ANADARKO PETROLEUM CORPORATION | MAIN: 832 636-1000 • DIRECT 832-636-7788 • EMAIL: chris.champion@anadarko.com 1200 TIMBERLOCH PLACE • THE WOODLANDS, TX 77380 P.O. BOX 1330 * HOUSTON, TX 77251-1330 (MAIL) |
CHRIS CHAMPION
VICE PRESIDENT, CHIEF ACCOUNTING OFFICER AND CONTROLLER
July 22, 2015
Mr. Ethan Horowitz
Branch Chief
United States Securities and Exchange Commission
Division of Corporation Finance
100 F Street, N.E.
Washington, D.C. 20549
Re: Anadarko Petroleum Corporation (the “Company” or “Anadarko”)
Form 10-K for Fiscal Year Ended December 31, 2014
Response Dated June 3, 2015
File No. 1-08968
Dear Mr. Horowitz:
On July 14, 2015, the Company received the comments of the staff of the Division of Corporation Finance (“Staff”) of the U.S. Securities and Exchange Commission (“SEC”) regarding our Form 10-K for Fiscal Year Ended December 31, 2014 (“Form 10-K”). The responses provided below are numbered to correspond to the Staff’s comments, which have been reproduced herein for ease of reference.
Based on our review of the Staff’s comment letter, and as further described herein, we believe that our Form 10-K is materially accurate and, accordingly, that amendment is not necessary.
We acknowledge that (i) the Company is responsible for the adequacy and accuracy of the disclosure in the Form 10-K; (ii) Staff comments or changes to disclosure in response to Staff comments do not foreclose the SEC from taking any action with respect to the filing; and (iii) the Company may not assert Staff comments as a defense in any proceedings initiated by the SEC or any person under the federal securities laws of the United States.
Mr. Ethan Horowitz
United States Securities and Exchange Commission
July 22, 2015
Page 2
Form 10-K for Fiscal Year Ended December 31, 2014
Notes to Consolidated Financial Statements
Note 17 — Contingencies, page 121
Deepwater Horizon Events, page 122
Penalties and Fines, page 124
1. | Your response to prior comment 2 states that the discretion of the District Court in applying the statutory penalty factors under the Clean Water Act could potentially result in a penalty in excess of what you have accrued. In light of this possibility and your inability to formulate a meaningful range of potential loss, please tell us more about how you concluded that any potential penalty under the Clean Water Act would not materially impact your financial statements. In addition, your response to our prior comment does not appear to provide us with an analysis of the guidance per SAB Topic 5Y. |
Response: We acknowledge the Staff’s concern regarding the conclusion that any potential penalty under the Clean Water Act (CWA) would not materially impact the Company’s financial statements. In future filings we will delete the last sentence of the fourth paragraph under Penalties and Fines found on page 124 of the Form 10-K. Instead, we will include the paragraph below that provides a list of the factors which the Company believes should limit the magnitude of a penalty. In addition, we intend to disclose the subjective criteria included in the CWA that the court may consider in assessing the magnitude of any penalty.

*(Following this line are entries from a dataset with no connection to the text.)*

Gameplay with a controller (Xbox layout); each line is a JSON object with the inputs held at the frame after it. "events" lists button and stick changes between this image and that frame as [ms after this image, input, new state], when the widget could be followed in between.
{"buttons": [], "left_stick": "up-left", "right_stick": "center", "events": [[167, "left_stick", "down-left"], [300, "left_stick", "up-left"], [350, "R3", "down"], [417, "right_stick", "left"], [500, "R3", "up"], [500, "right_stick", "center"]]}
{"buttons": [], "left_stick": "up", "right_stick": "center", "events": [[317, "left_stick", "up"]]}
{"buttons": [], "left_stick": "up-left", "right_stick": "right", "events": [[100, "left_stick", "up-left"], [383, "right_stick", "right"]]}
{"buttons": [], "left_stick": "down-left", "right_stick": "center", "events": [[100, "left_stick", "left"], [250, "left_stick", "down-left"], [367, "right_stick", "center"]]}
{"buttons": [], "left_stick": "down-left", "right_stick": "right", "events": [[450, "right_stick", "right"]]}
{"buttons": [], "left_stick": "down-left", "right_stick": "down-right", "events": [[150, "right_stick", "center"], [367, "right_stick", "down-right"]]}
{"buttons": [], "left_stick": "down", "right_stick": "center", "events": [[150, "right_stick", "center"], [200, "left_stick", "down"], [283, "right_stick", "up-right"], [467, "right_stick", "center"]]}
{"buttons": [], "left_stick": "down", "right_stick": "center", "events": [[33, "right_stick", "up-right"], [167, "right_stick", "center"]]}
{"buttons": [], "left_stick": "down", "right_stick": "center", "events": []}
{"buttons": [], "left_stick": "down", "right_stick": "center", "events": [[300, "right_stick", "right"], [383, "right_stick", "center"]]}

“Although the Company currently cannot reasonably estimate the amount of any such penalty to be assessed or determine a reasonable range of potential loss, the Company believes the following factors should limit the magnitude of any CWA penalties assessed:
• | the Company’s lack of direct operational involvement in the event as a non-operator, |
• | the Louisiana District Court’s rulings excluding any evidence of Anadarko’s alleged culpability or fault, and |
• | the Phase I Findings and Conclusions that did not allocate any fault to Anadarko. |
In addition, the Company is not aware that any court has ever assessed a substantial CWA penalty against a party who has been found by a court to bear no fault for a spill.”
* * * * *
Mr. Ethan Horowitz
United States Securities and Exchange Commission
July 22, 2015
Page 3
We respectfully request an opportunity to discuss this response letter further with the Staff if, following a review of this information, the Staff does not concur with our views. If you have further questions or comments, or if you require additional information, please do not hesitate to contact the undersigned by telephone at (832) 636-7788.
Very truly yours, | |
/s/ Chris Champion |
cc: Eric D. Mullins, Chairperson, Audit Committee
Robert G. Gwin, Executive Vice President, Finance and Chief Financial Officer
Robert K. Reeves, Executive Vice President, General Counsel, Chief Administrative Officer
Mark L. Zajac, KPMG LLP
D. Alan Beck, Jr., Vinson & Elkins L.L.P.